同僚の性癖を偶然知ったら、オフィスで襲われちゃいました。 (Page 2)

「あーあ、バレちゃった」

自分のスマホをヒラヒラさせながら妖しく微笑むのは、本当にあの桜木君なの?

そう疑いたくなるくらい、彼の雰囲気はいつもと違っていた。

事の発端は、数分前に遡る。私の受け持つクライアントから大幅なスケジュール変更の依頼があり、その調整で残業していた私。

やっと出来上がったデータを明日朝イチで部長に提出しようと、営業部を覗いた。

てっきりみんな帰ってるものだと思っていたけど、暗がりの中ポツンと誰かが一人デスクに座っていて。

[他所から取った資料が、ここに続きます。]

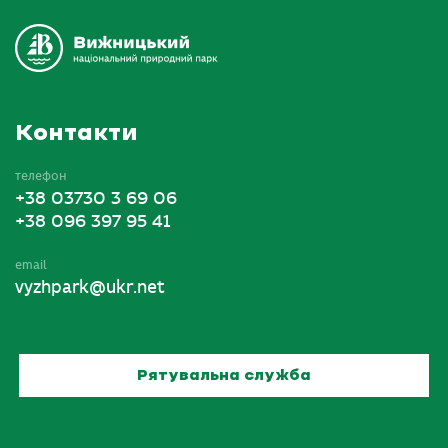
Контакти
телефон
+38 03730 3 69 06
+38 096 397 95 41
email
vyzhpark@ukr.net
Рятувальна служба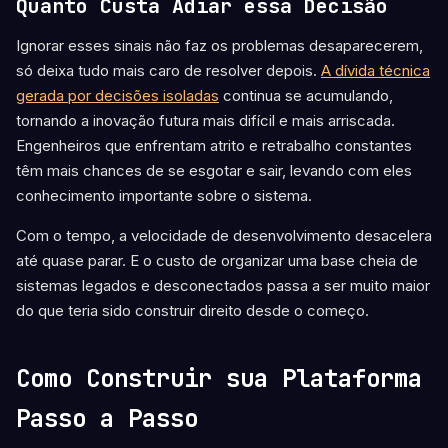
Quanto Custa Adiar essa Decisão
Ignorar esses sinais não faz os problemas desaparecerem,
só deixa tudo mais caro de resolver depois.
A dívida técnica
gerada por decisões isoladas
continua se acumulando,
tornando a inovação futura mais difícil e mais arriscada.
Engenheiros que enfrentam atrito e retrabalho constantes
têm mais chances de se esgotar e sair, levando com eles
conhecimento importante sobre o sistema.
Com o tempo, a velocidade de desenvolvimento desacelera
até quase parar. E o custo de organizar uma base cheia de
sistemas legados e desconectados passa a ser muito maior
do que teria sido construir direito desde o começo.
Como Construir sua Plataforma
Passo a Passo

声を掛けようにも顔がわからなかったから、後ろからそっと覗き込んだ。

「…」

その人は、私に気づかずスマホを弄ってて。しかもその画面に映っていたのがなんと…

不自然にうなじをズームアップされている、私の後ろ姿だったのだ。

とまぁ、こんな感じで桜木君が私を盗撮しているのを、偶然知ってしまった私。

桜木君は特に焦る様子もなく立ち上がると、グッと私に距離を詰めた。

「ずーっと、思ってたんだよね。俺」

「え、な、なに」

「ここ。舐めまわしたいって、さ」

低くて艶のある声色にゾクリとした瞬間、彼はベロリと私のうなじを舌で舐めた。

「ちょ、や、やだ」

「だってさぁ、ポニーテールってだけでもいいのにその上こんなそそるうなじしてんだよ?こんなん、我慢できるわけない」

バックハグで羽交い締めにされて、再びうなじを舐められる。

「白くてキレイな肌してる。首がスラっと長くて、この流れるような肩のラインも凄くセクシーだ」

ピチャ、といやらしい音が私達以外誰もいない部屋にやけに響いて羞恥心を煽る。

この人きっと、わざとやってる。

「…知らなかった。みんなの憧れ桜木君が、変態だったなんて」

「そうだよ?毎日毎日小桜さんのうなじに興奮して、頭の中ではめちゃくちゃに犯しまくってたんだから」

「…もう、これからはポニーテールやめる」

彼をぐいぐい押しながら、プクッと頬を膨らませる。桜木君は怯むどころか、嬉しそうに笑った。

「何それ、可愛すぎなんだけど」

「知らない。もう、私帰るから」

本当は、今すぐ心臓が破裂してしまいそうなくらいに胸がドキドキしてる。だって私はずっと、桜木君のことが好きだから。

でも、彼はきっと違う。うなじがどうのこうのって、ただそういうフェチで私に興味があるだけ。

だから、この誘惑に乗ったって虚しいだけ。

もし、今ここで好きだって言ってくれたら私だって素直に…

「好きだよ、小桜さん」

「…は?」

「だから、好きだよ」

まるで私の心を読んだかのようなセリフ。タイミングがよすぎて、一瞬私の願望が幻聴を聞かせたのかと勘違いしそうになった。

「す、好きってそんな…ただのうなじフェチじゃ…」

「まぁ、小桜さんのうなじが俺の性癖ど真ん中に刺さってることは事実だけど。俺だって、誰でもいいわけじゃない。小桜さんだから、いいんだよ」

「桜木、君」

「小桜さんは、俺のこと好き?」

「…うん、好き」

羞恥心を押しのけてそう口にすると、桜木君は本当に嬉しそうにフニャリと破顔した。